Count the lines in the items below that contain the string "list", and reply with the number alone.

═══

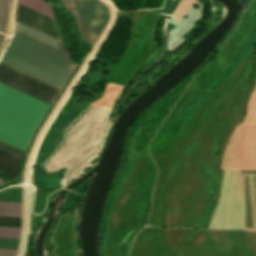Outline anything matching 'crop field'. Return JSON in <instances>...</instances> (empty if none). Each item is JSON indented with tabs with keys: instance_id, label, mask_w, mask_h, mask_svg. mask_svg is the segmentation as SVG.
Returning a JSON list of instances; mask_svg holds the SVG:
<instances>
[{
	"instance_id": "28ad6ade",
	"label": "crop field",
	"mask_w": 256,
	"mask_h": 256,
	"mask_svg": "<svg viewBox=\"0 0 256 256\" xmlns=\"http://www.w3.org/2000/svg\"><path fill=\"white\" fill-rule=\"evenodd\" d=\"M17 250L0 249V256H15Z\"/></svg>"
},
{
	"instance_id": "d1516ede",
	"label": "crop field",
	"mask_w": 256,
	"mask_h": 256,
	"mask_svg": "<svg viewBox=\"0 0 256 256\" xmlns=\"http://www.w3.org/2000/svg\"><path fill=\"white\" fill-rule=\"evenodd\" d=\"M10 37L5 36L2 40H0V55L3 52L5 46L7 45Z\"/></svg>"
},
{
	"instance_id": "5a996713",
	"label": "crop field",
	"mask_w": 256,
	"mask_h": 256,
	"mask_svg": "<svg viewBox=\"0 0 256 256\" xmlns=\"http://www.w3.org/2000/svg\"><path fill=\"white\" fill-rule=\"evenodd\" d=\"M20 231H21V228L1 227L0 226V237L19 238L20 237Z\"/></svg>"
},
{
	"instance_id": "3316defc",
	"label": "crop field",
	"mask_w": 256,
	"mask_h": 256,
	"mask_svg": "<svg viewBox=\"0 0 256 256\" xmlns=\"http://www.w3.org/2000/svg\"><path fill=\"white\" fill-rule=\"evenodd\" d=\"M19 239L0 238V248L17 249Z\"/></svg>"
},
{
	"instance_id": "e52e79f7",
	"label": "crop field",
	"mask_w": 256,
	"mask_h": 256,
	"mask_svg": "<svg viewBox=\"0 0 256 256\" xmlns=\"http://www.w3.org/2000/svg\"><path fill=\"white\" fill-rule=\"evenodd\" d=\"M15 0H0V32L11 35Z\"/></svg>"
},
{
	"instance_id": "412701ff",
	"label": "crop field",
	"mask_w": 256,
	"mask_h": 256,
	"mask_svg": "<svg viewBox=\"0 0 256 256\" xmlns=\"http://www.w3.org/2000/svg\"><path fill=\"white\" fill-rule=\"evenodd\" d=\"M15 20L61 41L56 22L54 20L18 2L16 6Z\"/></svg>"
},
{
	"instance_id": "d8731c3e",
	"label": "crop field",
	"mask_w": 256,
	"mask_h": 256,
	"mask_svg": "<svg viewBox=\"0 0 256 256\" xmlns=\"http://www.w3.org/2000/svg\"><path fill=\"white\" fill-rule=\"evenodd\" d=\"M17 1L54 18L51 10V6L46 2H44L43 0H17Z\"/></svg>"
},
{
	"instance_id": "dd49c442",
	"label": "crop field",
	"mask_w": 256,
	"mask_h": 256,
	"mask_svg": "<svg viewBox=\"0 0 256 256\" xmlns=\"http://www.w3.org/2000/svg\"><path fill=\"white\" fill-rule=\"evenodd\" d=\"M0 216L21 218V204L0 202ZM1 217H0L1 226L21 227V219L1 218Z\"/></svg>"
},
{
	"instance_id": "34b2d1b8",
	"label": "crop field",
	"mask_w": 256,
	"mask_h": 256,
	"mask_svg": "<svg viewBox=\"0 0 256 256\" xmlns=\"http://www.w3.org/2000/svg\"><path fill=\"white\" fill-rule=\"evenodd\" d=\"M0 82L37 97L50 104L60 89L0 62Z\"/></svg>"
},
{
	"instance_id": "8a807250",
	"label": "crop field",
	"mask_w": 256,
	"mask_h": 256,
	"mask_svg": "<svg viewBox=\"0 0 256 256\" xmlns=\"http://www.w3.org/2000/svg\"><path fill=\"white\" fill-rule=\"evenodd\" d=\"M1 60L60 89L76 67L68 61L61 42L16 21L13 38Z\"/></svg>"
},
{
	"instance_id": "ac0d7876",
	"label": "crop field",
	"mask_w": 256,
	"mask_h": 256,
	"mask_svg": "<svg viewBox=\"0 0 256 256\" xmlns=\"http://www.w3.org/2000/svg\"><path fill=\"white\" fill-rule=\"evenodd\" d=\"M50 104L0 83V140L26 151Z\"/></svg>"
},
{
	"instance_id": "22f410ed",
	"label": "crop field",
	"mask_w": 256,
	"mask_h": 256,
	"mask_svg": "<svg viewBox=\"0 0 256 256\" xmlns=\"http://www.w3.org/2000/svg\"><path fill=\"white\" fill-rule=\"evenodd\" d=\"M3 184H5V183H4L3 180L0 178V186L3 185Z\"/></svg>"
},
{
	"instance_id": "f4fd0767",
	"label": "crop field",
	"mask_w": 256,
	"mask_h": 256,
	"mask_svg": "<svg viewBox=\"0 0 256 256\" xmlns=\"http://www.w3.org/2000/svg\"><path fill=\"white\" fill-rule=\"evenodd\" d=\"M24 154L0 142V170L13 179L17 176L21 168Z\"/></svg>"
}]
</instances>
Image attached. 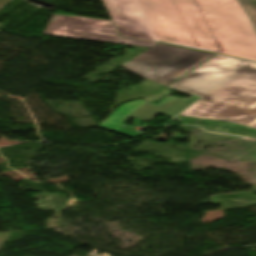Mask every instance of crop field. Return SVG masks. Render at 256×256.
I'll use <instances>...</instances> for the list:
<instances>
[{"instance_id":"crop-field-3","label":"crop field","mask_w":256,"mask_h":256,"mask_svg":"<svg viewBox=\"0 0 256 256\" xmlns=\"http://www.w3.org/2000/svg\"><path fill=\"white\" fill-rule=\"evenodd\" d=\"M212 55L157 43L122 67L143 79L169 85Z\"/></svg>"},{"instance_id":"crop-field-5","label":"crop field","mask_w":256,"mask_h":256,"mask_svg":"<svg viewBox=\"0 0 256 256\" xmlns=\"http://www.w3.org/2000/svg\"><path fill=\"white\" fill-rule=\"evenodd\" d=\"M197 99L198 97L194 96L187 100L168 96L157 106L141 100L134 101L122 105L100 124L99 127L136 138L143 134L121 128L130 117L148 122H150L157 114L173 117Z\"/></svg>"},{"instance_id":"crop-field-4","label":"crop field","mask_w":256,"mask_h":256,"mask_svg":"<svg viewBox=\"0 0 256 256\" xmlns=\"http://www.w3.org/2000/svg\"><path fill=\"white\" fill-rule=\"evenodd\" d=\"M43 34L151 47L157 42L120 38L112 21L54 14Z\"/></svg>"},{"instance_id":"crop-field-2","label":"crop field","mask_w":256,"mask_h":256,"mask_svg":"<svg viewBox=\"0 0 256 256\" xmlns=\"http://www.w3.org/2000/svg\"><path fill=\"white\" fill-rule=\"evenodd\" d=\"M172 87L202 96L181 116L230 121L256 129V63L217 55Z\"/></svg>"},{"instance_id":"crop-field-6","label":"crop field","mask_w":256,"mask_h":256,"mask_svg":"<svg viewBox=\"0 0 256 256\" xmlns=\"http://www.w3.org/2000/svg\"><path fill=\"white\" fill-rule=\"evenodd\" d=\"M256 28V0H241Z\"/></svg>"},{"instance_id":"crop-field-1","label":"crop field","mask_w":256,"mask_h":256,"mask_svg":"<svg viewBox=\"0 0 256 256\" xmlns=\"http://www.w3.org/2000/svg\"><path fill=\"white\" fill-rule=\"evenodd\" d=\"M122 37L256 61V30L240 0H103Z\"/></svg>"}]
</instances>
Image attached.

═══

◆ **Expected answer**: 2